**Exercise requirements**
Copy the data below word for word, beginning at the line that contains "family: Marcgraviaceae" and ending after the line that contains "collector number: 193".

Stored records
====
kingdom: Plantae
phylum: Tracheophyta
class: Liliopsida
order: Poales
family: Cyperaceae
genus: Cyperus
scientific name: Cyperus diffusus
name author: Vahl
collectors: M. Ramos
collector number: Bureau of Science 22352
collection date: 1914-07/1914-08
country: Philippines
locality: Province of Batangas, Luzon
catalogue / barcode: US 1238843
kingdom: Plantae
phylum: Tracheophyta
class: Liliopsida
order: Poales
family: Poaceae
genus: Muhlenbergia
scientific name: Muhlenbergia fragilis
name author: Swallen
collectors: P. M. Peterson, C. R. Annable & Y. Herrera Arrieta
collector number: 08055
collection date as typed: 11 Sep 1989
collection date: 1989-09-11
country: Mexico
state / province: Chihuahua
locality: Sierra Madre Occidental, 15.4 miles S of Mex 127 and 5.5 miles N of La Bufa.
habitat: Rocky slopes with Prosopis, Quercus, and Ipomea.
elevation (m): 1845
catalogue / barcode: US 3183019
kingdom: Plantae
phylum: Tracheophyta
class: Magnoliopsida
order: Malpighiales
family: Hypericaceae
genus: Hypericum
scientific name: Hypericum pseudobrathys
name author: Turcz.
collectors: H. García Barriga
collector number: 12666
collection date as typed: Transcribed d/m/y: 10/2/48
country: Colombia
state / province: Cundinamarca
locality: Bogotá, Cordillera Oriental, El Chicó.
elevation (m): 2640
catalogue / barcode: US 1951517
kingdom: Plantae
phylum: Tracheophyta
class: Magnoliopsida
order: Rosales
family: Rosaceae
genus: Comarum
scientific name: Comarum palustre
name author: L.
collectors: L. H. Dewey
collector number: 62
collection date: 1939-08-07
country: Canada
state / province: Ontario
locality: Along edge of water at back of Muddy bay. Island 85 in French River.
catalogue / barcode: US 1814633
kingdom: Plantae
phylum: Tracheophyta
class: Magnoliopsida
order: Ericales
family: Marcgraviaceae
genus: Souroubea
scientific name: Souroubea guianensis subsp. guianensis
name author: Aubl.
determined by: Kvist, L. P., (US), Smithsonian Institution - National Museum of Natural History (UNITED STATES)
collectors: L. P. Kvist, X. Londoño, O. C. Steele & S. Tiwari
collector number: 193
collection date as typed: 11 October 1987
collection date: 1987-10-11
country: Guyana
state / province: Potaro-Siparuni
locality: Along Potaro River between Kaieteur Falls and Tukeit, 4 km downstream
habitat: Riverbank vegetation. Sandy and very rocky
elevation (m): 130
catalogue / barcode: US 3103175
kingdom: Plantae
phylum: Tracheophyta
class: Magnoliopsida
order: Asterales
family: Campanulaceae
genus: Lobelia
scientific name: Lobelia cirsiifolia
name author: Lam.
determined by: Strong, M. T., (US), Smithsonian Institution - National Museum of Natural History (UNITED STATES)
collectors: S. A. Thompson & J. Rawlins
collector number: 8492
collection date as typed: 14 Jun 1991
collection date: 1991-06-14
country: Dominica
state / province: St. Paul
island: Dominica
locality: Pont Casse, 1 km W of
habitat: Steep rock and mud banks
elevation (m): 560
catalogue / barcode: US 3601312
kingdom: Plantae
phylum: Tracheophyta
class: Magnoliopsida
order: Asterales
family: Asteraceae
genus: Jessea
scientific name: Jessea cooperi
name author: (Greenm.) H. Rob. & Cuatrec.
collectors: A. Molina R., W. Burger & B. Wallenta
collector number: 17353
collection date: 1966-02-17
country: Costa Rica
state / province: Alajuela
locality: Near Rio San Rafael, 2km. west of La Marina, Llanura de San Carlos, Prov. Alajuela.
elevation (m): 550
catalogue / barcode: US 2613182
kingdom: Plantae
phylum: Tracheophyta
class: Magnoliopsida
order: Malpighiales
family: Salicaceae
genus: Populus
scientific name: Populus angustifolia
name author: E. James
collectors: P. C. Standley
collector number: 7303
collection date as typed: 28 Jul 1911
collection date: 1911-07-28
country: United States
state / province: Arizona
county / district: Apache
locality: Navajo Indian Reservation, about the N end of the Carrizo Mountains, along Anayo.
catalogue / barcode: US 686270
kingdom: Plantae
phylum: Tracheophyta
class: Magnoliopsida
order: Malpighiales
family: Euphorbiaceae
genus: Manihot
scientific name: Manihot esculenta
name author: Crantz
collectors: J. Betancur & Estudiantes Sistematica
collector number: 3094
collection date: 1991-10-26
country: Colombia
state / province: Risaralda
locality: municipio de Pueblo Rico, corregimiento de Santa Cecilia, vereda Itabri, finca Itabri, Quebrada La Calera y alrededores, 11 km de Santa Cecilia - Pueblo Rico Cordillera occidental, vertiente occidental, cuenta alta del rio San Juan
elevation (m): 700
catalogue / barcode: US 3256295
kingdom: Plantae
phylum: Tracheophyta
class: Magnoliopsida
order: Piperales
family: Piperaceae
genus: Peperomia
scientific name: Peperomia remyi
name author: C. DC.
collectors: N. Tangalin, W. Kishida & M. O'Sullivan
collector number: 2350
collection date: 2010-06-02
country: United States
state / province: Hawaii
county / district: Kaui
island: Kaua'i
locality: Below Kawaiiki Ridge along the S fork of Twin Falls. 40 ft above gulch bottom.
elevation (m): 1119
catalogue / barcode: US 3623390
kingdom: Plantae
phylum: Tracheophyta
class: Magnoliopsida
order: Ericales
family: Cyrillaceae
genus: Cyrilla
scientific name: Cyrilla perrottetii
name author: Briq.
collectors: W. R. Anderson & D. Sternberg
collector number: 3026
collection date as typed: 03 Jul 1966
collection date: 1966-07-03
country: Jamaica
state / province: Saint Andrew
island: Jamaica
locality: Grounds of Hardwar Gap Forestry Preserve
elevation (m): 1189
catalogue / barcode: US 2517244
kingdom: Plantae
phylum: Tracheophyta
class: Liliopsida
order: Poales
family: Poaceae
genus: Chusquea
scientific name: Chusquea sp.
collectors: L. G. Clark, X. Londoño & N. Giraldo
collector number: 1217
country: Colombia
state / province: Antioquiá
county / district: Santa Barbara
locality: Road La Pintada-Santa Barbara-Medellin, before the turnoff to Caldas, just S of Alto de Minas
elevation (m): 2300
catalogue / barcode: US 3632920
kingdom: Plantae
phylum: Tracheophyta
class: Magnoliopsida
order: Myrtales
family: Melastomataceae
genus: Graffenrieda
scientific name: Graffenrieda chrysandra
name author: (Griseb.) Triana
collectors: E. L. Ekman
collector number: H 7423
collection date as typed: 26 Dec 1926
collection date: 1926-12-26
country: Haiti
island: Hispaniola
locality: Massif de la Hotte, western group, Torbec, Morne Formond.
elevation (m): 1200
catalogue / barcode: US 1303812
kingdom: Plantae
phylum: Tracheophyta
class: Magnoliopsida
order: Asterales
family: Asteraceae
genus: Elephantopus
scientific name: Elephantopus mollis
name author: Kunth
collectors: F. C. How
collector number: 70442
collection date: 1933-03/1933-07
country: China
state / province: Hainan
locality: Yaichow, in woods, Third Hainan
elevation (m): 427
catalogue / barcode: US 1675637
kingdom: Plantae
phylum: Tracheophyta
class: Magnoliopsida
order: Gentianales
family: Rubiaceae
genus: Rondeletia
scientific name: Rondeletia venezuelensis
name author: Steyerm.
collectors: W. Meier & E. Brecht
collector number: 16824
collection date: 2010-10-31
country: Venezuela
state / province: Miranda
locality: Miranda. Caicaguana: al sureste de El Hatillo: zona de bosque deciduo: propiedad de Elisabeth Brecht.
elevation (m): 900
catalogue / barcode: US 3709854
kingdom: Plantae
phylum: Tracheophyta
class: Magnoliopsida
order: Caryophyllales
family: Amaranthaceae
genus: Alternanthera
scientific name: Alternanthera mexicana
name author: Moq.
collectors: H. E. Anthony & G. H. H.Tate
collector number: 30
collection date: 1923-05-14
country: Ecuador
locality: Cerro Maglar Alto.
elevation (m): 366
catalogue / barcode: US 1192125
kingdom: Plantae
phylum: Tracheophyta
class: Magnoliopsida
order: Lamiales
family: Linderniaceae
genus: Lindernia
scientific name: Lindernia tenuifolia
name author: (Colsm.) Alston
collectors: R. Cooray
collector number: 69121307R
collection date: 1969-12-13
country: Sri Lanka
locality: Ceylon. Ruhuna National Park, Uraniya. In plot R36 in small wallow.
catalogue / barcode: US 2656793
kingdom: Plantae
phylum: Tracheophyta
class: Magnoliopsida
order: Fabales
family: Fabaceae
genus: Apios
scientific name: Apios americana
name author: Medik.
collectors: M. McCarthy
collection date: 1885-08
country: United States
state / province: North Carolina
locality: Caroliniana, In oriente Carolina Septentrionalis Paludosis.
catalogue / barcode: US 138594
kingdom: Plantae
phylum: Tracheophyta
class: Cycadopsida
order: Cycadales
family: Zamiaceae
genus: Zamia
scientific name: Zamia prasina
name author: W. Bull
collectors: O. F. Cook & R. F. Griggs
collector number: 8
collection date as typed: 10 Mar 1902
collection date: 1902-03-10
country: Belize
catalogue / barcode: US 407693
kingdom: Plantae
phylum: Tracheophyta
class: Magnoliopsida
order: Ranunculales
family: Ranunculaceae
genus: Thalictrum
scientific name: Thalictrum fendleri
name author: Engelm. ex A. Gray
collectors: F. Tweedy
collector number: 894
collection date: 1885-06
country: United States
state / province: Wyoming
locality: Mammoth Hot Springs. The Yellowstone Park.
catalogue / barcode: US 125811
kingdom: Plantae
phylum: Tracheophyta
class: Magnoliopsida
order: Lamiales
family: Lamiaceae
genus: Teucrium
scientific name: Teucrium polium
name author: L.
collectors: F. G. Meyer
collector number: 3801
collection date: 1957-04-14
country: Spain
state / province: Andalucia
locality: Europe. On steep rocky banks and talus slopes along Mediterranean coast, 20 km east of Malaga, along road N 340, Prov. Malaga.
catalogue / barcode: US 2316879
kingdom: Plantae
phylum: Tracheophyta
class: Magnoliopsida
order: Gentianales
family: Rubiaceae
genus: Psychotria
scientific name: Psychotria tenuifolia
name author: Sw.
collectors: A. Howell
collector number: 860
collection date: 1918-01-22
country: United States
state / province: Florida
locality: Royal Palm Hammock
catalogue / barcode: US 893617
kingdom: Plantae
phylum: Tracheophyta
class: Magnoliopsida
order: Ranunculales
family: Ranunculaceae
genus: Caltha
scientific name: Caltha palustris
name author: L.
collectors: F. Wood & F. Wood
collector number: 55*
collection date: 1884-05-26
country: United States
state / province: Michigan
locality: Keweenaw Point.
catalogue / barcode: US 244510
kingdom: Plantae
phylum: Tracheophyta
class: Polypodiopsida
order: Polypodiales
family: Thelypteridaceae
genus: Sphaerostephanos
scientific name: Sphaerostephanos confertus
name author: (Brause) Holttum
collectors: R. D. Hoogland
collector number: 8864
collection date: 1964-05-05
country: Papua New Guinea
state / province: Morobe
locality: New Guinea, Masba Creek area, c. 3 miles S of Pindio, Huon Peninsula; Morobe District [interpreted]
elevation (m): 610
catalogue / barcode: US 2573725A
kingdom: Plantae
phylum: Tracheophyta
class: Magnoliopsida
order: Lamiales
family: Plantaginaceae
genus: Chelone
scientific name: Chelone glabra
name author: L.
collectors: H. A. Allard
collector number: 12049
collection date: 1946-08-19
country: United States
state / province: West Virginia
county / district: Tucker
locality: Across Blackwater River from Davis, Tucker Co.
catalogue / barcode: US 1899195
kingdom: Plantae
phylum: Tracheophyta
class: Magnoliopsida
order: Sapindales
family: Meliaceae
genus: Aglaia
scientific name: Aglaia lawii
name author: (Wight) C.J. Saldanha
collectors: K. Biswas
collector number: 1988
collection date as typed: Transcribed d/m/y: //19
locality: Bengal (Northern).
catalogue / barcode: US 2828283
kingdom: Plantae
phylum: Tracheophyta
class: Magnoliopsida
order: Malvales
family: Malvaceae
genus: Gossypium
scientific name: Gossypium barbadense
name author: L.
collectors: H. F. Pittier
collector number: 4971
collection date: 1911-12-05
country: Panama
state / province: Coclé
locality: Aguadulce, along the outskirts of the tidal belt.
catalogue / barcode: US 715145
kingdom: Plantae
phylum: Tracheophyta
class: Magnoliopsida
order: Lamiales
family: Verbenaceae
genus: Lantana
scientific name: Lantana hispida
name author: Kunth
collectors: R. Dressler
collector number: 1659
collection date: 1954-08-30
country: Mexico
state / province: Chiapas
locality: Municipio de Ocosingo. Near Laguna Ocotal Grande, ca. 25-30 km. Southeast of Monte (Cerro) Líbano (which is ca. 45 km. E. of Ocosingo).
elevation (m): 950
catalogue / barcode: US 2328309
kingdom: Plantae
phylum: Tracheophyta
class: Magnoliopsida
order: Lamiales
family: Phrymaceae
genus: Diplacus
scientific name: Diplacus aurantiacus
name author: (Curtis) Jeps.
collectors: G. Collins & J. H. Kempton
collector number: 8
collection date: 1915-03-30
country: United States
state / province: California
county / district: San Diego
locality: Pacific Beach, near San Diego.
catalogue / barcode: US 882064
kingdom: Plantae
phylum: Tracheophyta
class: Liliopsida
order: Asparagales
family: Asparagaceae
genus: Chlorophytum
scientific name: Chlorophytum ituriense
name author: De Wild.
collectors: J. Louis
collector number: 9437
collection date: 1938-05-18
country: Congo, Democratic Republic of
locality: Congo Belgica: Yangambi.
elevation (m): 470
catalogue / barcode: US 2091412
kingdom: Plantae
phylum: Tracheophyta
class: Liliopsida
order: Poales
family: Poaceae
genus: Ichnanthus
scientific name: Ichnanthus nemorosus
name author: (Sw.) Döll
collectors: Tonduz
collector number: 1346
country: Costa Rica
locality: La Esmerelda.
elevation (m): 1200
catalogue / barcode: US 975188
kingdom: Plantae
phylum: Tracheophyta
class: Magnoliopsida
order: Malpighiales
====
**Answer to this problem**
family: Marcgraviaceae
genus: Souroubea
scientific name: Souroubea guianensis subsp. guianensis
name author: Aubl.
determined by: Kvist, L. P., (US), Smithsonian Institution - National Museum of Natural History (UNITED STATES)
collectors: L. P. Kvist, X. Londoño, O. C. Steele & S. Tiwari
collector number: 193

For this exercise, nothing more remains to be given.